OPEC is back on the international stage. For the first time since the 2008 crisis, its 14 members agreed to cut their overall oil production. After two years of falling oil prices, they did not have a choice. In the Persian Gulf in a move to save money, Saudi Arabia, the world’s top oil producer, has cut some state workers’ salaries. European oil companies and American shale producers have struggled since the sharp decline in the price of oil. More broadly, two years of low prices have diminished investors’ confidence in the oil industry and threatened political stability in Venezuela and Nigeria. In a nutshell, precarious fiscal situations, bearish investors, bankruptcies and social unrest pushed OPEC’s members to reverse their free-pumping policy.


OPEC Members


The 14 oil-producing nations, who met in Algiers on 28th September 2016, reached an agreement to cut output. The markets welcomed the news and the Brent prices increased by 17 percentage points between 28th September ($45.75) and 10th October ($53.70). However, the most difficult challenge lies ahead: deciding on the details of the cut. Determining who was going to shoulder the cut remained a thorny issue. Iran, who endured several years of international sanctions until January 2016, was clearly not willing to freeze production. Iran’s attitude upset its main rival, Saudi Arabia, which had already stopped a deal attempt for the same reason earlier this year. Libya, Nigeria and Iraq, which have recently suffered armed conflicts, seemed to share Iran’s view. Amid concerns that a deal would not be reached, the Brent prices dropped again to under $44.

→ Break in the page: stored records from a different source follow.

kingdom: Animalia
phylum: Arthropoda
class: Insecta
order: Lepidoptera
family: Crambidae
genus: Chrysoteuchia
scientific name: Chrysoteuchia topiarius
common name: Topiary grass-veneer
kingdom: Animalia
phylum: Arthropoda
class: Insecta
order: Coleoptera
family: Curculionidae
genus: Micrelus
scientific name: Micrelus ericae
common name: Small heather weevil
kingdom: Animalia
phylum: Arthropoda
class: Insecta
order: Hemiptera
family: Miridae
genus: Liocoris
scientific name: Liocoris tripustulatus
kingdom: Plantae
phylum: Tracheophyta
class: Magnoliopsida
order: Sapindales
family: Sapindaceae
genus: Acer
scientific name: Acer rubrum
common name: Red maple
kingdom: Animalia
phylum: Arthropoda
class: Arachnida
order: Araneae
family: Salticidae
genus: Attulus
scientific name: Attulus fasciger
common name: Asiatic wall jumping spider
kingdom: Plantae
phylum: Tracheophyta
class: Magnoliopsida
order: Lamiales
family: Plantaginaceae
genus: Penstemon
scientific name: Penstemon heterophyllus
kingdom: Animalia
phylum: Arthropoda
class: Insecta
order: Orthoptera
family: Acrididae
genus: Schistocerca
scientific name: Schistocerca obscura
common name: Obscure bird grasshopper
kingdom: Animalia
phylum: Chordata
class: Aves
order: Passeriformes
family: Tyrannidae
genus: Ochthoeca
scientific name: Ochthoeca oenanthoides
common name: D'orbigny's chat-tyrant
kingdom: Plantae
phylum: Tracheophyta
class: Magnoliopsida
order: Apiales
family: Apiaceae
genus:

Despite these disputes, the members of the oil producers’ cartel, who met in Vienna on 30th November, agreed on the output cut of 1.2m barrels a day (b/d), from 33.7m b/d to 32.5m b/d. Saudi Arabia and its Gulf allies, UAE, Qatar and Kuwait will take a significant cut: 786 000 b/d. Iraq reluctantly agreed to cut 210 000 b/d while Iran was allowed to increase its current production by 90 000 b/d.

This apparent increase, in fact, represents a 4.5% production decrease compared to pre-sanction levels. Libya and Nigeria were not impacted. A few days later, on 10th December, Russia and 10 other non-OPEC producers decided to cut their output by 558 000 b/d. The combination of these two deals made investors bullish. Oil producers now enjoy a price well up ($56.87) from the lows it hit in January when, at one point the barrel of Brent approached $27, its lowest since 2003. A couple of analysts see crude hitting $70 per barrel in 2017, but the consensus is that crude will stabilise in the mid-$50s.

On the other hand, low oil prices also had a positive aspect. Oil companies understood that they had to prioritise profitability. In order to guarantee higher returns, they will have to drill in areas with easy access, to focus on existing reserves, to reduce their inventories and to improve their manufacturing processes. High-costs U.S. shale producers were the main targets of OPEC’s free-pumping policy. They successfully cut their production costs by 15% to 20% and a few of them could make money out of a barrel at $30. They are now ready to steadily increase their production. Ironically, their newfound health could offset the effects of OPEC’s deal.

Oil-producing countries are now trying to trim their dependence on oil to diversify their economies. In October 2016, Saudi Arabia, the world’s top oil producer, did its first issuance of dollar-denominated bonds. The Kingdom is barely in debt: this is why investors were looking at this $17.5bn bond sale with envy. Saudi Arabia will continue to need investors’ confidence in the future as it plans on issuing sovereign bonds every other year. Moreover, the sale of up to 5% of Saudi Aramco, Saudi Arabia’s state oil producer, is the next step of this diversification strategy and will take place in 2017. Some Gulf countries even invested in renewable energy and batteries. Oil still reigns over the energy industry, but its days seem to be numbered.